State the number of lines in these records holding "CounterBtn". Say nothing more.

::::::::::

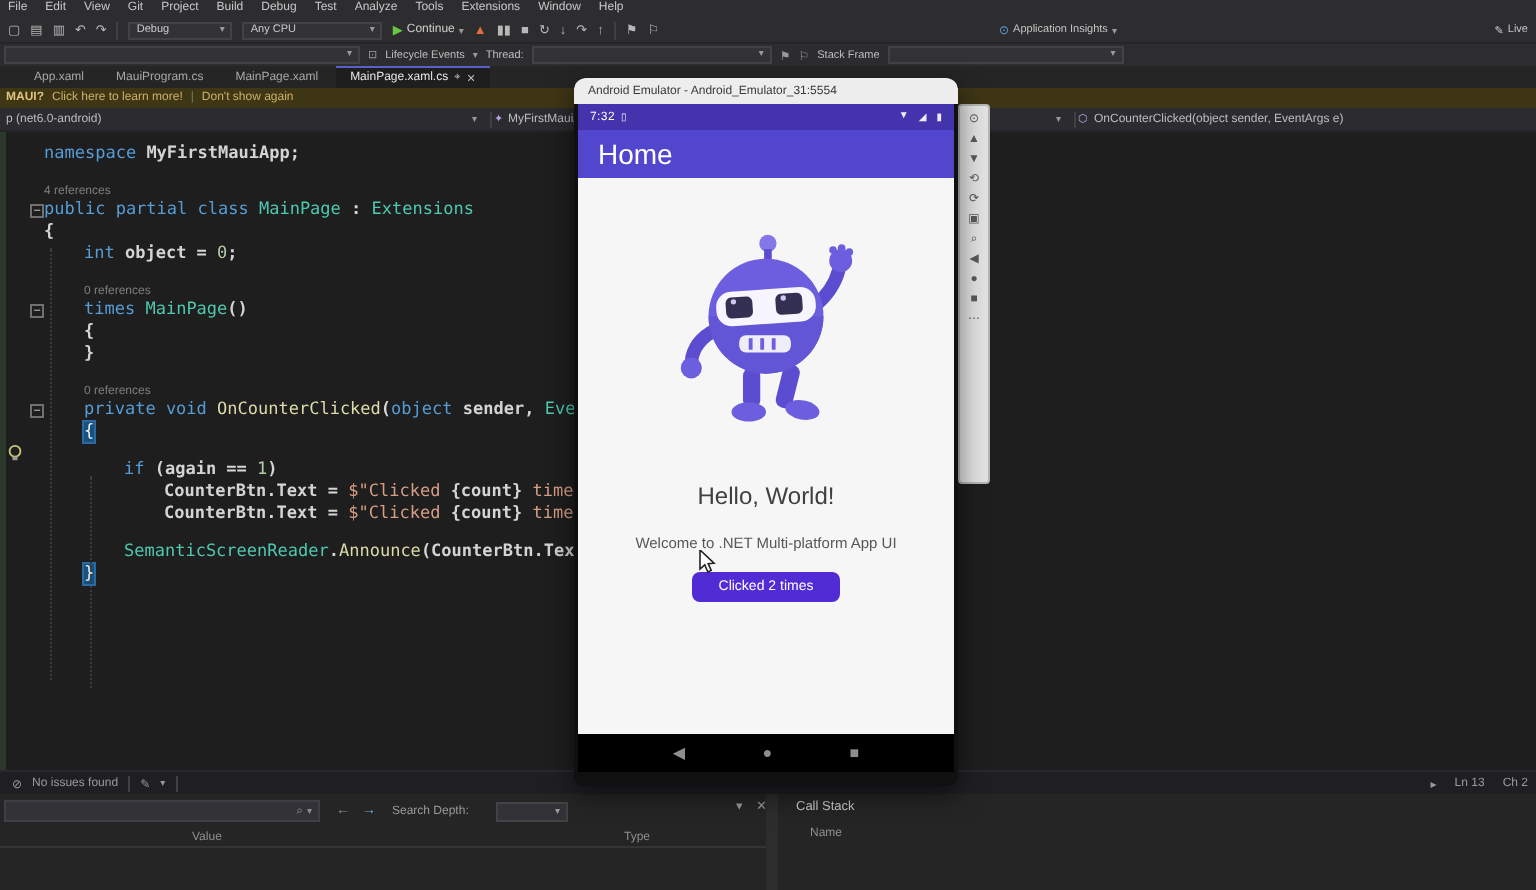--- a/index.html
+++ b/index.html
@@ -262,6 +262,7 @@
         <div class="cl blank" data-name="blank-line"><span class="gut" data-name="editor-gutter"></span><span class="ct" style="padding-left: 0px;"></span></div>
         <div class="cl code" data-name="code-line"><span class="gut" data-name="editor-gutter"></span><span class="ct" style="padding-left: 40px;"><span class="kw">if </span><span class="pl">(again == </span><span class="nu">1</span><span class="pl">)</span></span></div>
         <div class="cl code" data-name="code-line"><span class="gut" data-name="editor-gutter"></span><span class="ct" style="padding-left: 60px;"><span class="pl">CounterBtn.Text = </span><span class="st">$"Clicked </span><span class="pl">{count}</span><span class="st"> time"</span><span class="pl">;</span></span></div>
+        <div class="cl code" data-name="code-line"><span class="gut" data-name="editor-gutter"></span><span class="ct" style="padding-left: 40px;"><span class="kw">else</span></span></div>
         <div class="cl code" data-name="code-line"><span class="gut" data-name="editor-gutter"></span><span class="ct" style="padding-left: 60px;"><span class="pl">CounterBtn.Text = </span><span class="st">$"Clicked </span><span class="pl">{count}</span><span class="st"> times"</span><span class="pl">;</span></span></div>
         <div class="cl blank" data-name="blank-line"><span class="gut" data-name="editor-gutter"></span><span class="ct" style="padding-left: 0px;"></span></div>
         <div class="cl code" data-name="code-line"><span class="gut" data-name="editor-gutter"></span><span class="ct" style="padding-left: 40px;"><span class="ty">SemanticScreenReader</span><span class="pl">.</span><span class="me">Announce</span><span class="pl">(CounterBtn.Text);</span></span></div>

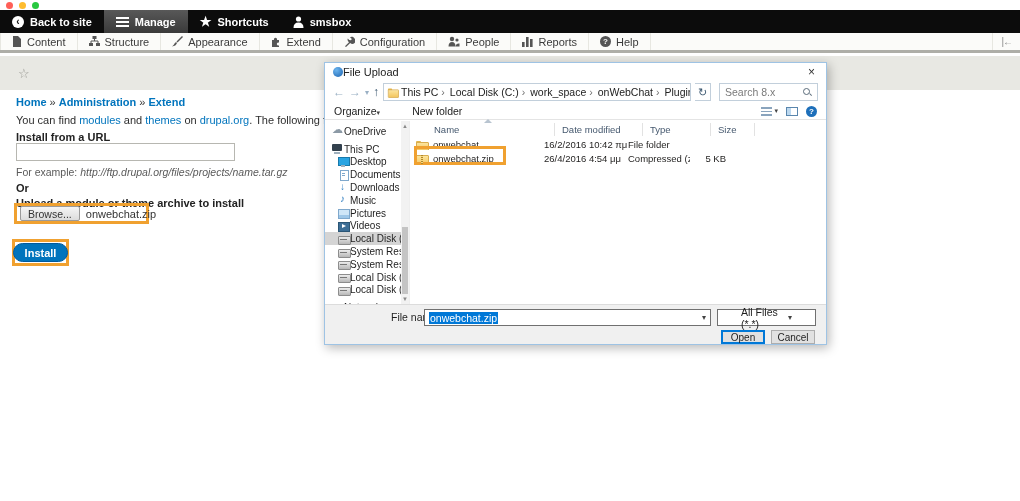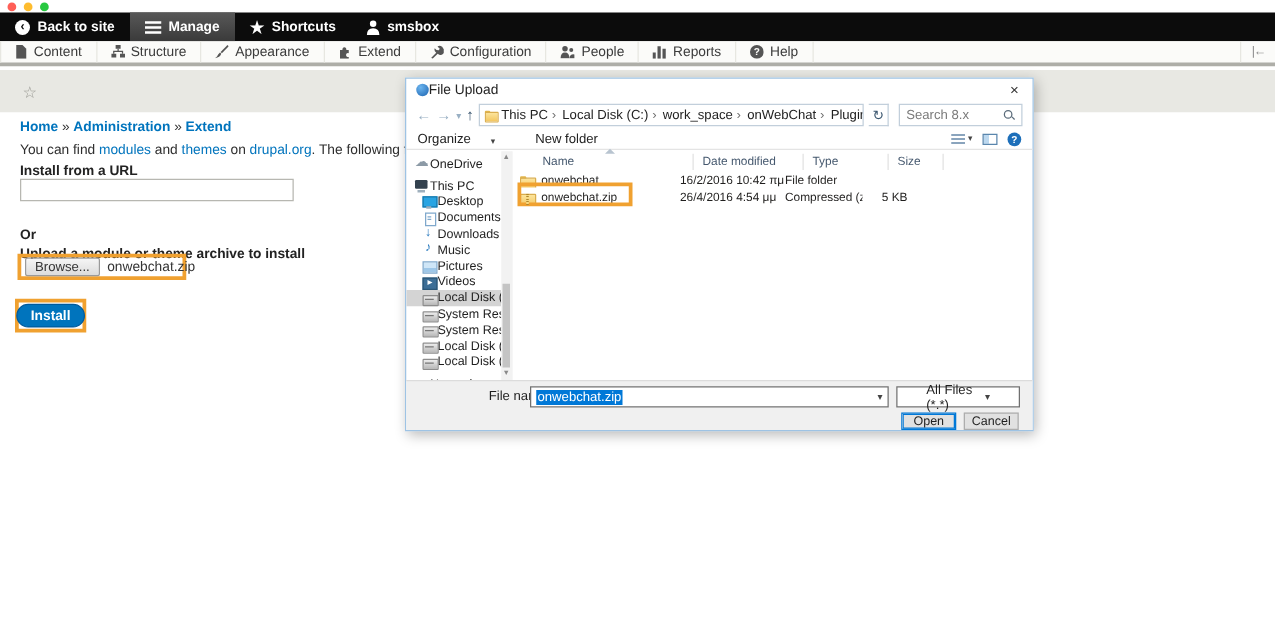--- a/index.html
+++ b/index.html
@@ -73,7 +73,7 @@
   .lens::after { content:""; position:absolute; left:6px; top:6px; width:3px; height:1.4px; background:#5a6b7a; transform:rotate(45deg); }
 
   .dlg-cmd { position:relative; height:17px; display:flex; align-items:center; padding:0 9px; gap:4px; border-bottom:1px solid #e4e4e4; color:#222; }
-  .cmd-item { display:flex; align-items:flex-end; gap:16px; cursor:pointer; }
+  .cmd-item { display:flex; align-items:flex-end; gap:0; cursor:pointer; }
   .cmd-gap { width:24px; }
   .cmd-right { margin-left:auto; display:flex; align-items:center; gap:8px; }
   .v-list { display:inline-block; width:11px; height:9px; background:repeating-linear-gradient(#8aa4bd 0 1.5px, transparent 1.5px 3.5px); cursor:pointer; }

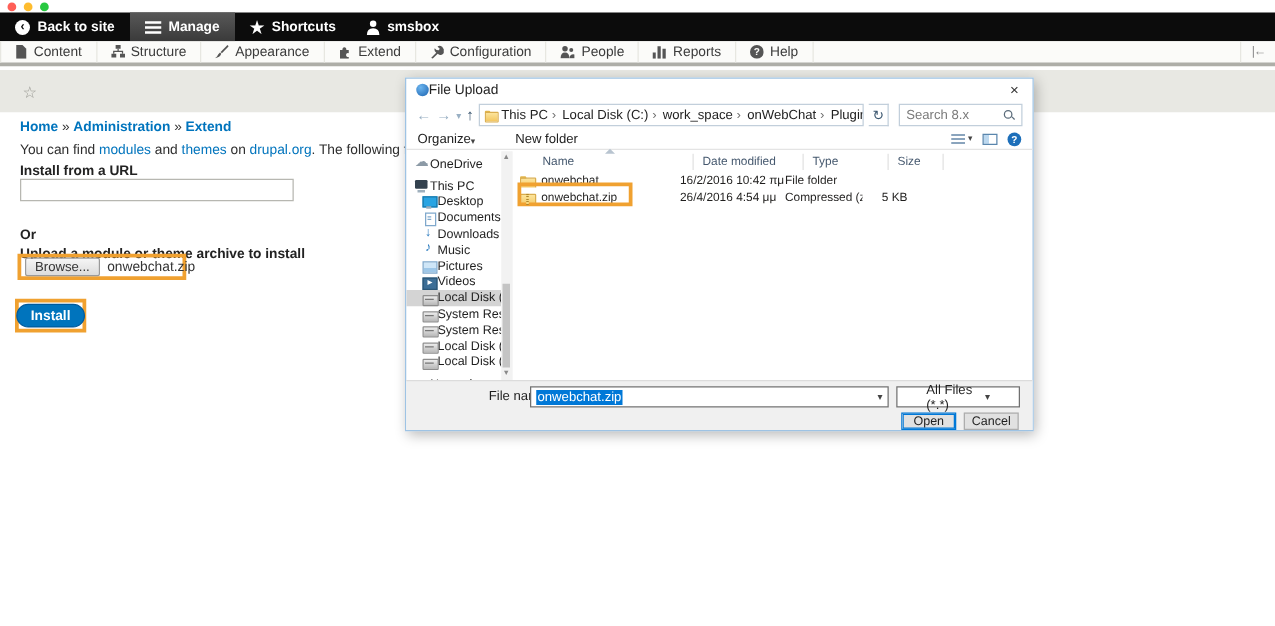--- a/index.html
+++ b/index.html
@@ -253,6 +253,9 @@
 
     <div class="f-label" style="top:41px">Install from a URL</div>
     <input class="url-input" value="" style="">
+    <div class="hint" style="top:76px">
+      <span>For example: </span><i>http://ftp.drupal.org/files/projects/name.tar.gz</i>
+    </div>
 
     <div class="f-label" style="top:92px">Or</div>
     <div class="f-label" style="top:107px">Upload a module or theme archive to install</div>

::::::::::

EXERCISE SOLUTION. 3